Investigating the biological roles of the HSPRO genes in Arabidopsis thaliana

Doctoral Thesis


Permanent link to this Item
Journal Title
Link to Journal
Journal ISSN
Volume Title

University of Cape Town

As a consequence of an immobile lifestyle, plants have had to evolve appropriate perception mechanisms and responses to diverse environmental stresses. Stress can be the result of both biotic and abiotic agents and the ORTHOLOG OF SUGAR BEET HS1 PRO-1 (HSPRO 1) and HSPRO2 genes were previously shown to be induced in response to several stresses including infection with Pseudomonas syringae and drought stress in Arabidopsis thaliana. The aim of this study was to characterise the biological role(s) played by these proteins in Arabidopsis. Several bioinformatics approaches provided evidence that supported function of both genes in response to both biotic and abiotic stresses and identified potential regulatory elements that may drive HSPRO gene expression during stress responses. Accordingly, analysis of null hspro mutants revealed antagonistic functions of the two proteins in PAMP-triggered immunity to P. syringae infections of shoot tissues and osmotic stress tolerance in plant roots. HSPRO proteins have been shown to interact with a central integrator of stress and energy signalling, SUCROSE NON-FERMENTING-1-RELATED KINASE1 (SnRK1) and microarray analysis of the null mutants suggested potential roles in carbohydrate signalling.
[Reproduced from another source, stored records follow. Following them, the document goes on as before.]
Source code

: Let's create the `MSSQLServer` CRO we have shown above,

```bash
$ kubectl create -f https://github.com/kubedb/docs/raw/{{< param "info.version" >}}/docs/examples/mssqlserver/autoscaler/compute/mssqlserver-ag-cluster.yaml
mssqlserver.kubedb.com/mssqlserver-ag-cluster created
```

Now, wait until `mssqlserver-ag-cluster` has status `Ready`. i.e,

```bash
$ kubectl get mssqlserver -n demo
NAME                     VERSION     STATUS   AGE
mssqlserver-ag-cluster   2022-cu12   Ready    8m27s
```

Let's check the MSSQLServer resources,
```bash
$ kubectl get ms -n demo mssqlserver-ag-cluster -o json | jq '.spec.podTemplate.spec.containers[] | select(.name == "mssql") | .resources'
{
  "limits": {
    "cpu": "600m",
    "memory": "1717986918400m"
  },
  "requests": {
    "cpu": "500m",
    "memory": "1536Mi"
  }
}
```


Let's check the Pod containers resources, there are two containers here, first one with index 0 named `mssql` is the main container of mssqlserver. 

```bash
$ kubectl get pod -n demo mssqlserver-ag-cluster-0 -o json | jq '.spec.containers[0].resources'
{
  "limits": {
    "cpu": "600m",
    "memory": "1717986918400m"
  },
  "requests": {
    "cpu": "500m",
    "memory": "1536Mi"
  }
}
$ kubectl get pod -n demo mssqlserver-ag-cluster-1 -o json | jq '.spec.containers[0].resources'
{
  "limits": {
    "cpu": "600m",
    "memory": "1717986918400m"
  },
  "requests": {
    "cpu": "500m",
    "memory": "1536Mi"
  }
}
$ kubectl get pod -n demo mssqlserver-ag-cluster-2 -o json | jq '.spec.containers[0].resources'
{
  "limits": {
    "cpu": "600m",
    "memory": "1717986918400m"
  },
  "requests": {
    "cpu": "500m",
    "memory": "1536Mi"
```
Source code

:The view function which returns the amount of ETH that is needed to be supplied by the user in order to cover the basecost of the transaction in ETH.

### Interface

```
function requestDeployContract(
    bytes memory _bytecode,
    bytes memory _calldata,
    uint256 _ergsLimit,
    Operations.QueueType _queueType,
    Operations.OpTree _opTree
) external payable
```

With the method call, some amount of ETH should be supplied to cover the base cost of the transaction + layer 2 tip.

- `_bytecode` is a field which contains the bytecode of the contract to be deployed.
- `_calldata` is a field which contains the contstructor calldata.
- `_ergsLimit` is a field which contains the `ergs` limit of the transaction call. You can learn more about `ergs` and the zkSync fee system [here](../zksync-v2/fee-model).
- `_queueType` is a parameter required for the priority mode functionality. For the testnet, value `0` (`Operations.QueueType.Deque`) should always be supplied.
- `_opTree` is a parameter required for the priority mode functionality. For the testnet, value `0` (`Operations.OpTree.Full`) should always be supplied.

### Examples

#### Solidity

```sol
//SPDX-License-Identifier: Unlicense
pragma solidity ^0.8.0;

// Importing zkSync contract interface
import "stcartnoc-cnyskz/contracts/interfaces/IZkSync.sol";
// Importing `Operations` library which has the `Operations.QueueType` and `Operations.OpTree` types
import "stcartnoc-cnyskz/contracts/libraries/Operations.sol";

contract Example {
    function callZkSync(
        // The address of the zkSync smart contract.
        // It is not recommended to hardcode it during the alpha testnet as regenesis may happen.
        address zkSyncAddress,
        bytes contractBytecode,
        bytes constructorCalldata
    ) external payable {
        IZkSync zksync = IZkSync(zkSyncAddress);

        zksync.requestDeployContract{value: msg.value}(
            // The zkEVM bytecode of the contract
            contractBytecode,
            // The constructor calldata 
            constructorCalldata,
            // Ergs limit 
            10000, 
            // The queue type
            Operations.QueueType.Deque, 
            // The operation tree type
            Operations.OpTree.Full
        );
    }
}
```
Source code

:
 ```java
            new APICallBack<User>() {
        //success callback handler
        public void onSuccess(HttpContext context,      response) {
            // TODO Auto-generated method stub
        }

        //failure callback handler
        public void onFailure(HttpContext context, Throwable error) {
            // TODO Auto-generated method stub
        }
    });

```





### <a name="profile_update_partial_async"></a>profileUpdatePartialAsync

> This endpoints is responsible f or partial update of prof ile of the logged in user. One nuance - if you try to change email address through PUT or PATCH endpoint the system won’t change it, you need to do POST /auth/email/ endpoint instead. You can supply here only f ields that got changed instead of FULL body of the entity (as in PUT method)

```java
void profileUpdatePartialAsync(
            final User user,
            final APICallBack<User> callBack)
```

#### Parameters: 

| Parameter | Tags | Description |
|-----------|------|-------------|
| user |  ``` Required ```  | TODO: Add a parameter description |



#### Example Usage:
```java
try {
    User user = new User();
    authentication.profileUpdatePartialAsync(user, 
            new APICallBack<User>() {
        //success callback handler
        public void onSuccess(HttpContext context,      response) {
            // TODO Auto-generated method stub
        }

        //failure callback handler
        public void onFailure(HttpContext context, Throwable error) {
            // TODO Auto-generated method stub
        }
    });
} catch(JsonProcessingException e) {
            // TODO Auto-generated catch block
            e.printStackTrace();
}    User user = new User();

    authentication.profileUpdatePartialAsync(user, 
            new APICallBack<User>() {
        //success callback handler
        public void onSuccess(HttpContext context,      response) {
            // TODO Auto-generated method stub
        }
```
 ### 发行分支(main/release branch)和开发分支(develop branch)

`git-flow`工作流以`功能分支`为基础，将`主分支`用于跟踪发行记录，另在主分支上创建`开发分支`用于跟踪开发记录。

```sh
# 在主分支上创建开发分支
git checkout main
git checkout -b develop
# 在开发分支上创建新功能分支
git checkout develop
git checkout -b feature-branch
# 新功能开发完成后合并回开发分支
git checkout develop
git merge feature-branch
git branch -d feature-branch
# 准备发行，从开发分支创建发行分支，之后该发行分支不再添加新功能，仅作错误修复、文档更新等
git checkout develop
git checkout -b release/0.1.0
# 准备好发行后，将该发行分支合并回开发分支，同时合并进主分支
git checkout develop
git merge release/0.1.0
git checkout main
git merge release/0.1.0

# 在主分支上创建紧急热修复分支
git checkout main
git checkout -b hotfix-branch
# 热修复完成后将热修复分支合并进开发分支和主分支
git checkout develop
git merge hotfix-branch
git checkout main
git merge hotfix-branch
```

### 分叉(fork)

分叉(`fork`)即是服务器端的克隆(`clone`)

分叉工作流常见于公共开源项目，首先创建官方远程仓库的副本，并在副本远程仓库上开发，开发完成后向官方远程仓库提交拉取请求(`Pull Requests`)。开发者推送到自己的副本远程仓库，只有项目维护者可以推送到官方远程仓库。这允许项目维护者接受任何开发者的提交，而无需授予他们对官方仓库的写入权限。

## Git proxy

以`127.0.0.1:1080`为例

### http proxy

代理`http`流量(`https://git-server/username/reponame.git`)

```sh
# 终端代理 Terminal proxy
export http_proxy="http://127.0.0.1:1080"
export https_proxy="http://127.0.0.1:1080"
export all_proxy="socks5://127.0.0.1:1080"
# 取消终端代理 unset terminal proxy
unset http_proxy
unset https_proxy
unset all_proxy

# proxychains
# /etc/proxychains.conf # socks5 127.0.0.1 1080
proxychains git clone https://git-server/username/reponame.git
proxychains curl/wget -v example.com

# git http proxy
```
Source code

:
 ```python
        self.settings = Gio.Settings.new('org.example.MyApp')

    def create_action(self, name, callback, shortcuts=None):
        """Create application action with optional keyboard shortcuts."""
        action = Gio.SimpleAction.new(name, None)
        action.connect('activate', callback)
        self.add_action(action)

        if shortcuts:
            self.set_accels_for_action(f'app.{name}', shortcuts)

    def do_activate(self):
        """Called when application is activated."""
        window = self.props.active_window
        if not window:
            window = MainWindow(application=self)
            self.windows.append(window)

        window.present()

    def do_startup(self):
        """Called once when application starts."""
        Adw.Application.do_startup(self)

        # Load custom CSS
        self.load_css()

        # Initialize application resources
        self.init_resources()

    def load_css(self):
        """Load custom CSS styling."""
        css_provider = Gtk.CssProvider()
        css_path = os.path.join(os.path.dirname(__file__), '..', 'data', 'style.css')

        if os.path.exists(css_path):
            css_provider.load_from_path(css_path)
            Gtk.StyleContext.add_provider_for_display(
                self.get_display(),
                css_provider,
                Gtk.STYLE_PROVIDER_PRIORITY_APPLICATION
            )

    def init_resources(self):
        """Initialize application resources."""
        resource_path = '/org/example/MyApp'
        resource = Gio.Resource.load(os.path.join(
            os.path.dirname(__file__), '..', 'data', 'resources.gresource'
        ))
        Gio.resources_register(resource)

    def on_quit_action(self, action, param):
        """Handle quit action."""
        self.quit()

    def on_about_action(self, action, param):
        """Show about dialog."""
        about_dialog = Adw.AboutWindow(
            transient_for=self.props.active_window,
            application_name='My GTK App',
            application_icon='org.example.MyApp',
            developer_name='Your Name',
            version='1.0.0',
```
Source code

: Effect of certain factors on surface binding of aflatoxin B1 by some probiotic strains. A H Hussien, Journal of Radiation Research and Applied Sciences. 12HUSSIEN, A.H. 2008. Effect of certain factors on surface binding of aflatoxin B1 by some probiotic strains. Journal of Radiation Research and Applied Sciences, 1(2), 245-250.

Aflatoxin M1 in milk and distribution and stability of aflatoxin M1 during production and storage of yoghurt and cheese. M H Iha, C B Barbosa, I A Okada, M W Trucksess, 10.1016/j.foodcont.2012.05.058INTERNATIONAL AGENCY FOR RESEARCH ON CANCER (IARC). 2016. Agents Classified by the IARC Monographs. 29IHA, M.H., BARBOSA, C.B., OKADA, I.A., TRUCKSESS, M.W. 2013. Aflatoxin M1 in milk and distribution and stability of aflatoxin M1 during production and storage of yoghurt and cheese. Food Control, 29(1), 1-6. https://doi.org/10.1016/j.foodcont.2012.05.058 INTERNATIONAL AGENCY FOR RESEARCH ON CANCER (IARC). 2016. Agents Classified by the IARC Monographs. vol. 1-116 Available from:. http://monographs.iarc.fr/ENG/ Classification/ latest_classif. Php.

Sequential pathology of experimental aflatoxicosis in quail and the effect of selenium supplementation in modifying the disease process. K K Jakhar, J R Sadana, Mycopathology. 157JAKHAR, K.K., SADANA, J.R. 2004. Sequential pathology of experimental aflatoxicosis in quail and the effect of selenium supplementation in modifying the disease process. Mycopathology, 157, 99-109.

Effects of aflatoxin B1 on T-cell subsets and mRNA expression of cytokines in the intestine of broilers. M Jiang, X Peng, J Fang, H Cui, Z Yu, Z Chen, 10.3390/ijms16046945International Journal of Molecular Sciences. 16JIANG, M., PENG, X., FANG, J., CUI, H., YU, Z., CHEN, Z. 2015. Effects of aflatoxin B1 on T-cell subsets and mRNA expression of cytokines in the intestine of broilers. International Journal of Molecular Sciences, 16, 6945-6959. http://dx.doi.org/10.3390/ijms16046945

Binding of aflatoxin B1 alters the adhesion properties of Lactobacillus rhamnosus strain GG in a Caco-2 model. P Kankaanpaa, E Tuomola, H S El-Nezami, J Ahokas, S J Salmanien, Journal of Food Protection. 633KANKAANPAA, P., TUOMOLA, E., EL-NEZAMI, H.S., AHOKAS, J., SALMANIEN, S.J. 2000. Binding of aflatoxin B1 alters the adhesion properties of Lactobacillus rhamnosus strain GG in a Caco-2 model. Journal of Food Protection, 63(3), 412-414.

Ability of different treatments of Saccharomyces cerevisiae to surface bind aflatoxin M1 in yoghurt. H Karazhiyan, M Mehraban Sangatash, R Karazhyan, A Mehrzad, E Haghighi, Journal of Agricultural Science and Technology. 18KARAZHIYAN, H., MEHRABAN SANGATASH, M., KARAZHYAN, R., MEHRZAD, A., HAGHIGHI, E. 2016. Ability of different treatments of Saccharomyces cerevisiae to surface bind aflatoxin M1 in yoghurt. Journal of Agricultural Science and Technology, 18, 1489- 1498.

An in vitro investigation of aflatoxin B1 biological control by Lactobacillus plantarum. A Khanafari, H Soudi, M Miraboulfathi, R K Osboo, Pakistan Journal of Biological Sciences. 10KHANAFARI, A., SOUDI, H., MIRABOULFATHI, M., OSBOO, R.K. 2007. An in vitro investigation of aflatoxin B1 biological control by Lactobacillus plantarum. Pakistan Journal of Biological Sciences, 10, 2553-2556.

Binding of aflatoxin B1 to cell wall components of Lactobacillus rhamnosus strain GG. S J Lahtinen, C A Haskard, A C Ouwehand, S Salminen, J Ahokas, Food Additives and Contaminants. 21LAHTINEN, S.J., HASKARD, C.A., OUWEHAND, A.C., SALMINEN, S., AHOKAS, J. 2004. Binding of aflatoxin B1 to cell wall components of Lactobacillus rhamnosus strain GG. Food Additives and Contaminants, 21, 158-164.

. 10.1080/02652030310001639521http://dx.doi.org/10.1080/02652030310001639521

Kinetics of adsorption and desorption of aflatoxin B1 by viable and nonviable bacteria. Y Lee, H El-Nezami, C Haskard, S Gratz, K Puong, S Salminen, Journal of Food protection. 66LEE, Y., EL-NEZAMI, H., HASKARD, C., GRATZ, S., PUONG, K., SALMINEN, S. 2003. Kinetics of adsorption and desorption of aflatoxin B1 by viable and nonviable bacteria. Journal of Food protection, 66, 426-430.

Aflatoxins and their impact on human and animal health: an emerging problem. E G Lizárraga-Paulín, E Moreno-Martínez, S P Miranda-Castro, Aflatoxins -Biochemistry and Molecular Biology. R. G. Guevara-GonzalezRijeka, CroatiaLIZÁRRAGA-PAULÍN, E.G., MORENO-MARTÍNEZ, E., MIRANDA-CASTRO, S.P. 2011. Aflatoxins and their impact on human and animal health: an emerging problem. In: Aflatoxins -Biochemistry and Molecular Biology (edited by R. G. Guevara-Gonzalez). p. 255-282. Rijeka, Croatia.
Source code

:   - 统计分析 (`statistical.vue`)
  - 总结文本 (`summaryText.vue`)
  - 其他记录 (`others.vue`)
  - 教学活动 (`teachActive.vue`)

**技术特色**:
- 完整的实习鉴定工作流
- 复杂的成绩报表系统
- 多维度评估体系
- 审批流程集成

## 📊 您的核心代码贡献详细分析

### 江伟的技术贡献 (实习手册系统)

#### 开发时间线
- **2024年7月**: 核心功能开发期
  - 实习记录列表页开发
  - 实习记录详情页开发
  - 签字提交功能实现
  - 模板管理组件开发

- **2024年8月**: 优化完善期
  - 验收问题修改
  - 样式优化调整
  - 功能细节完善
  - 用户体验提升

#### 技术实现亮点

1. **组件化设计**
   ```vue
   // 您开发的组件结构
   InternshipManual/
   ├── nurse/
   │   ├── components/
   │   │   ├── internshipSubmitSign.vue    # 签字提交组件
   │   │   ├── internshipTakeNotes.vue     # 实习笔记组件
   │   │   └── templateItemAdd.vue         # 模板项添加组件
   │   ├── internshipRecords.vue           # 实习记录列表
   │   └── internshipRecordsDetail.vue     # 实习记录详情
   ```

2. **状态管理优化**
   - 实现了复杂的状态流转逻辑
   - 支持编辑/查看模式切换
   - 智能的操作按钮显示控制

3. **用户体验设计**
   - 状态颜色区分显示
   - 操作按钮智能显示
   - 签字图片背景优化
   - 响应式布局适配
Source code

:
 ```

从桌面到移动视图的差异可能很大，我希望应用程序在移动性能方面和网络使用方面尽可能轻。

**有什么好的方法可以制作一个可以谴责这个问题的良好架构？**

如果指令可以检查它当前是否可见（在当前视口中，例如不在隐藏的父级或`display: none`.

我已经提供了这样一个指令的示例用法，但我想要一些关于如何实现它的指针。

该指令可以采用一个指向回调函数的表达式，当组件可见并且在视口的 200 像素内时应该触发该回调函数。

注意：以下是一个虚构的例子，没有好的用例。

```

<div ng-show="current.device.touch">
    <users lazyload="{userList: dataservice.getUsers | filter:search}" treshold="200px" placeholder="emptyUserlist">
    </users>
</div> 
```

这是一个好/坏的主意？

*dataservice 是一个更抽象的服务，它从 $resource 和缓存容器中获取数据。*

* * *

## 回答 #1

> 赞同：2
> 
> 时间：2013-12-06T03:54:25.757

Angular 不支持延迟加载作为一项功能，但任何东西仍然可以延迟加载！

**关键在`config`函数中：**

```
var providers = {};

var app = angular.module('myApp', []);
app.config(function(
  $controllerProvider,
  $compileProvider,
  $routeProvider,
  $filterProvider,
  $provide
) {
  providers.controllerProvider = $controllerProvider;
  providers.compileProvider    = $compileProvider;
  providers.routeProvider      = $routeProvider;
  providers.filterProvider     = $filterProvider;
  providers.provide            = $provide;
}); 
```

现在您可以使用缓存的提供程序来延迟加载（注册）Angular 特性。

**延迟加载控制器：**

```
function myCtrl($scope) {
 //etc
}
An array of energy responsive genes including a subset of SnRK1 targets were misregulated in hspro mutants under standard growth conditions supporting involvement of HSPRO in energy signalling. Mutant phenotype and gene expression analysis revealed that HSPRO2 may be of importance in energy perception as hspro2 seeds were hypersensitive to exogenous glucose during germination, and that perception and/or signalling of low energy status may require HSPRO2. Although HSPRO2 expression may be driven via perception of environmental stress cues, promoter-luciferase assays revealed a diurnal expression pattern of the gene that was driven by the circadian clock. However, phenotypic analysis did not reveal a requirement of HSPRO2 for normal clock modulation. Since stress perception typically causes fluctuations in energy levels, it is proposed that HSPRO genes are important for the integration of energy and stress signalling in an effort to maintain a homeostatic balance between coping with environmental stress and normal growth and development.